[Start of section]
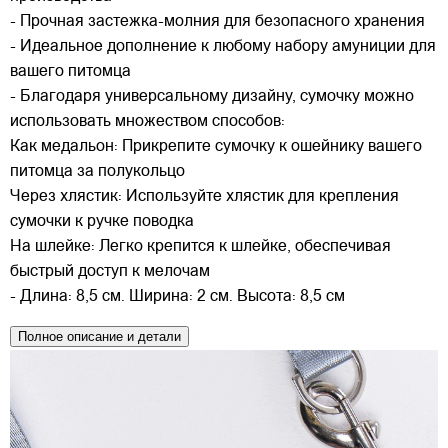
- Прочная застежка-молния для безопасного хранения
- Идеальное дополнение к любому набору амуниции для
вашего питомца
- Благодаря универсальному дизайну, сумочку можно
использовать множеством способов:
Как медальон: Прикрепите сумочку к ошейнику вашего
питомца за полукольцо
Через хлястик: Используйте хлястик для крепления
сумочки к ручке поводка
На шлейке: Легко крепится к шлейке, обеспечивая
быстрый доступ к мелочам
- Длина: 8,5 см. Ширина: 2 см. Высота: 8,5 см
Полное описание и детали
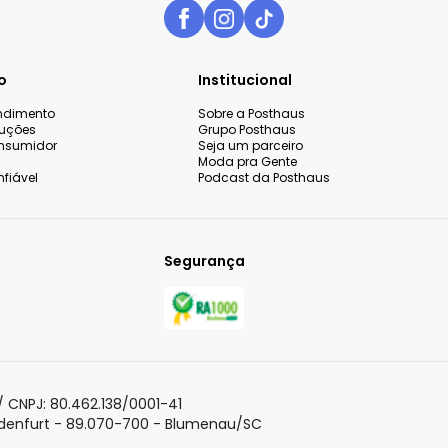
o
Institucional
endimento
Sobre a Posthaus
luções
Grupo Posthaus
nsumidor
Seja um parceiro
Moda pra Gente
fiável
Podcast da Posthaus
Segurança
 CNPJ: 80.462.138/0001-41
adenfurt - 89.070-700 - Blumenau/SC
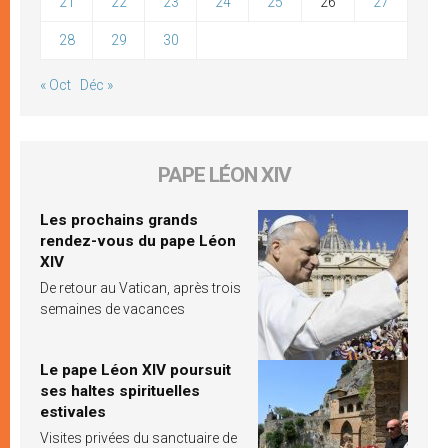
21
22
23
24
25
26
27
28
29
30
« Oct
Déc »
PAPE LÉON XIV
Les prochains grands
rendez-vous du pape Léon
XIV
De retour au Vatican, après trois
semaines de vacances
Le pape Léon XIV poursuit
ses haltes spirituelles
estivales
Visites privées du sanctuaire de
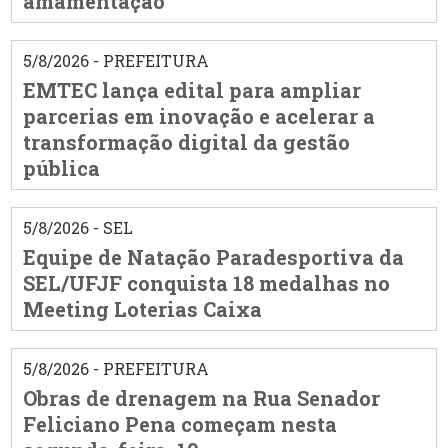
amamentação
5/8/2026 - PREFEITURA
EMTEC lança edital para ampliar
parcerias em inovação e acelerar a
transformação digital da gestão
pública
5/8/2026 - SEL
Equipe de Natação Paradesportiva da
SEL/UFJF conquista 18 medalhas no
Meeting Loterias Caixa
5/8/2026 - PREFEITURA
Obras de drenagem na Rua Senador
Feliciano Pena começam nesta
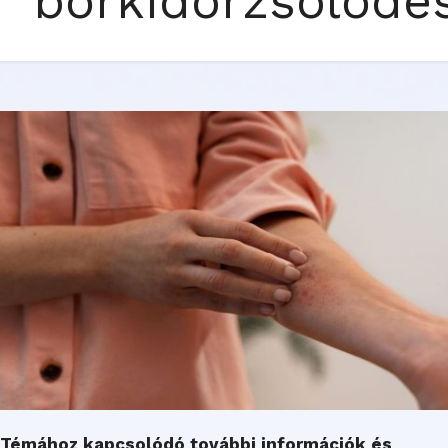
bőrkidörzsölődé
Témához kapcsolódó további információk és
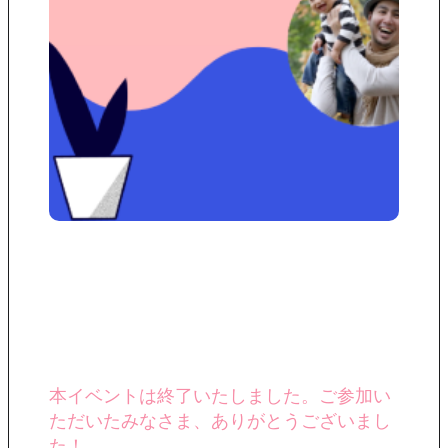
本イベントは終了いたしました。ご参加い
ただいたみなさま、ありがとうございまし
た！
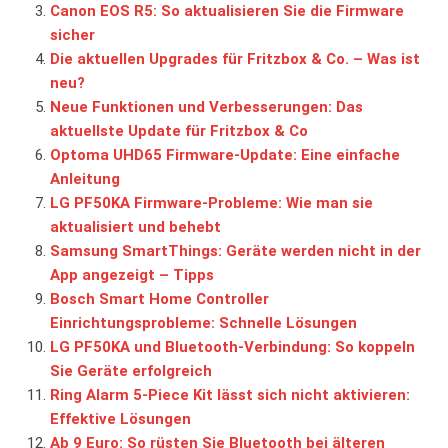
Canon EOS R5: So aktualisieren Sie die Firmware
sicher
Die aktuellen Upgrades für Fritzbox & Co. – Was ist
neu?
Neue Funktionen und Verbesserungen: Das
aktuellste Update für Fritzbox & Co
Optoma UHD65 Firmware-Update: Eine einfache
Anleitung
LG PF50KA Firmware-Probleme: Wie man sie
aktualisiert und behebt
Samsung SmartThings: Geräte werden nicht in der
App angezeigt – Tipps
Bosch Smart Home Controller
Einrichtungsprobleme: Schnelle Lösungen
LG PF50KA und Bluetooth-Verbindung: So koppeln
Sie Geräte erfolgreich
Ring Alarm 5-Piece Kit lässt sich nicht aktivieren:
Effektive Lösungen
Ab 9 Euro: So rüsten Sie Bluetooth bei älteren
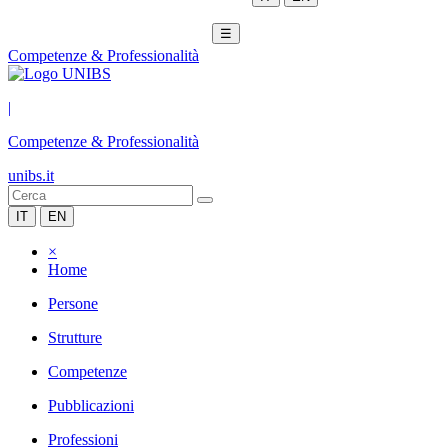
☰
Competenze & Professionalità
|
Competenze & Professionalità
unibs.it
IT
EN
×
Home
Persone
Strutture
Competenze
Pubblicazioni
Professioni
[End of section]
[Start of section]
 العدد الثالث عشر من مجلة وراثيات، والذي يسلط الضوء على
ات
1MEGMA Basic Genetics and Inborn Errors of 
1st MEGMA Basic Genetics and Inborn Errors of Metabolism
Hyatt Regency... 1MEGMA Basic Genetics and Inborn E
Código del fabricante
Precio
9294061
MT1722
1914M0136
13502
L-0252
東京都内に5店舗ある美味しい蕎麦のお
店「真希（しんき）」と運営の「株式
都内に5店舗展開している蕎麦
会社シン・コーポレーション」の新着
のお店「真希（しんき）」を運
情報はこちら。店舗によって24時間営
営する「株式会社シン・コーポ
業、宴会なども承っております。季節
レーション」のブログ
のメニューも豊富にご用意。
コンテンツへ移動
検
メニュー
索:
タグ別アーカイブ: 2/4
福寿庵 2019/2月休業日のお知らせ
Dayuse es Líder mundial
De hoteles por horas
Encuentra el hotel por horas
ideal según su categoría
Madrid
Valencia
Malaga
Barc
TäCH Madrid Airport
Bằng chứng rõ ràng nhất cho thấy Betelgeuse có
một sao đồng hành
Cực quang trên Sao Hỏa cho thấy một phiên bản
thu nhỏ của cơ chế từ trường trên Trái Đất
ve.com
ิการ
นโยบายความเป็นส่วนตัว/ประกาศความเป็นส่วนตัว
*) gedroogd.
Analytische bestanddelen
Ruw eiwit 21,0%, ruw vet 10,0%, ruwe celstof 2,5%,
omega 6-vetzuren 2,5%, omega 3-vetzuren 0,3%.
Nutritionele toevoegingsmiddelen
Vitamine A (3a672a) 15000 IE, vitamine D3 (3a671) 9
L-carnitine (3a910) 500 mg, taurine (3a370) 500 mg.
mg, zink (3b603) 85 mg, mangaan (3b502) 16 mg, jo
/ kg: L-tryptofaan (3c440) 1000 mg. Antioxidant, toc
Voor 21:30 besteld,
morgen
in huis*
[End of section]
[Start of section]
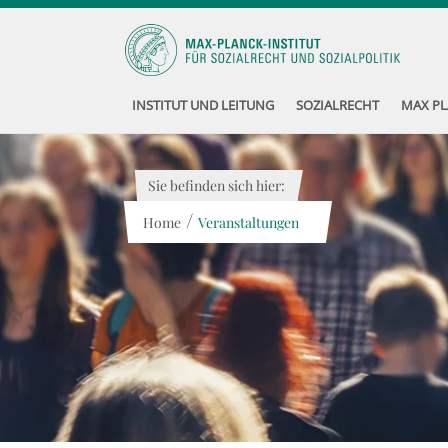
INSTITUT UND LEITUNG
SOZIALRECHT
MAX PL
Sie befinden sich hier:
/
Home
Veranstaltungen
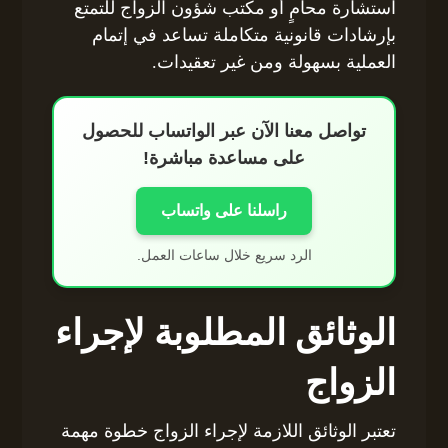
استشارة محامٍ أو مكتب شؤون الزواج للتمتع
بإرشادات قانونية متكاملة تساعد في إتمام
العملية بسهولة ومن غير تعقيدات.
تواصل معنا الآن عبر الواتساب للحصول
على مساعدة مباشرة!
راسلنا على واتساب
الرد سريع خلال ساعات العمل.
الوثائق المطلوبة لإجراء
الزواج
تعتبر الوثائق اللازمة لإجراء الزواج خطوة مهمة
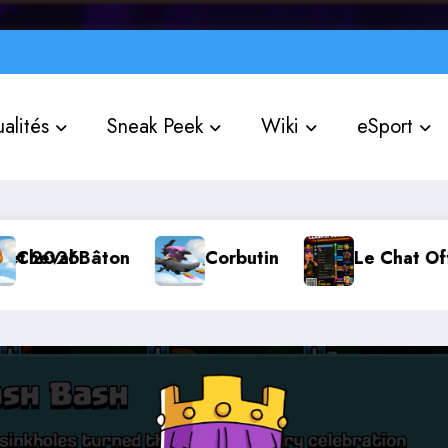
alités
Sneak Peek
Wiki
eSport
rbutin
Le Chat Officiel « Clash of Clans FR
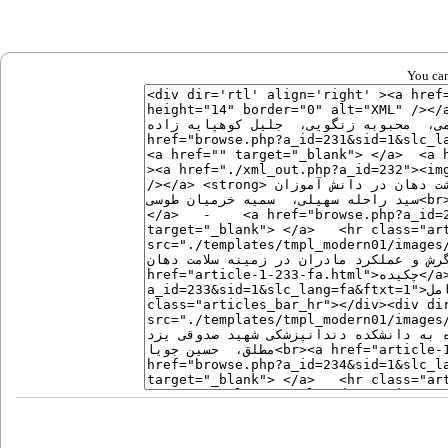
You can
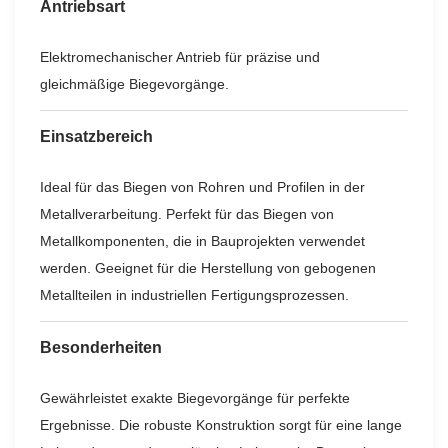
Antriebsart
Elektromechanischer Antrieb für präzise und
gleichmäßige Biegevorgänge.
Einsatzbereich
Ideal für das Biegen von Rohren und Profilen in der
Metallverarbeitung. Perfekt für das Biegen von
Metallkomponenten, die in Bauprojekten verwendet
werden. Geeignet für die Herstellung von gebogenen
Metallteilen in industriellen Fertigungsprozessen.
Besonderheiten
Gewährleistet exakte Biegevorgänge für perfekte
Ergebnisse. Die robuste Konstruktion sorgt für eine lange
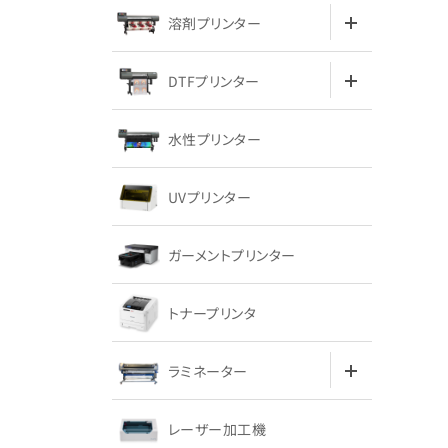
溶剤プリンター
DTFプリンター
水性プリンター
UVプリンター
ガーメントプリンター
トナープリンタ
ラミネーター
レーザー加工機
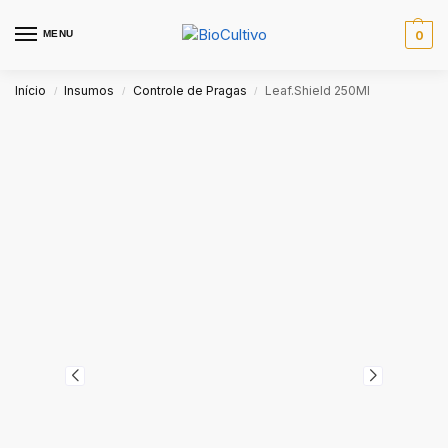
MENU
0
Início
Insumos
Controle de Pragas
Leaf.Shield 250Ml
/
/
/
[End of section]
**Task description:**
Copy the lines starting at the one containing "bőrkidörzsölődé" and ending at the one containing "Professioni", leaving out the pictures.

**Answer area:**
bőrkidörzsölődé
Témához kapcsolódó további információk és
本イベントは終了いたしました。ご参加い
ただいたみなさま、ありがとうございまし
た！
Canon EOS R5: So aktualisieren Sie die Firmware
sicher
Die aktuellen Upgrades für Fritzbox & Co. – Was ist
neu?
Neue Funktionen und Verbesserungen: Das
aktuellste Update für Fritzbox & Co
Optoma UHD65 Firmware-Update: Eine einfache
Anleitung
LG PF50KA Firmware-Probleme: Wie man sie
aktualisiert und behebt
Samsung SmartThings: Geräte werden nicht in der
App angezeigt – Tipps
Bosch Smart Home Controller
Einrichtungsprobleme: Schnelle Lösungen
LG PF50KA und Bluetooth-Verbindung: So koppeln
Sie Geräte erfolgreich
Ring Alarm 5-Piece Kit lässt sich nicht aktivieren:
Effektive Lösungen
Ab 9 Euro: So rüsten Sie Bluetooth bei älteren
☰
Competenze & Professionalità
|
Competenze & Professionalità
unibs.it
IT
EN
×
Home
Persone
Strutture
Competenze
Pubblicazioni
Professioni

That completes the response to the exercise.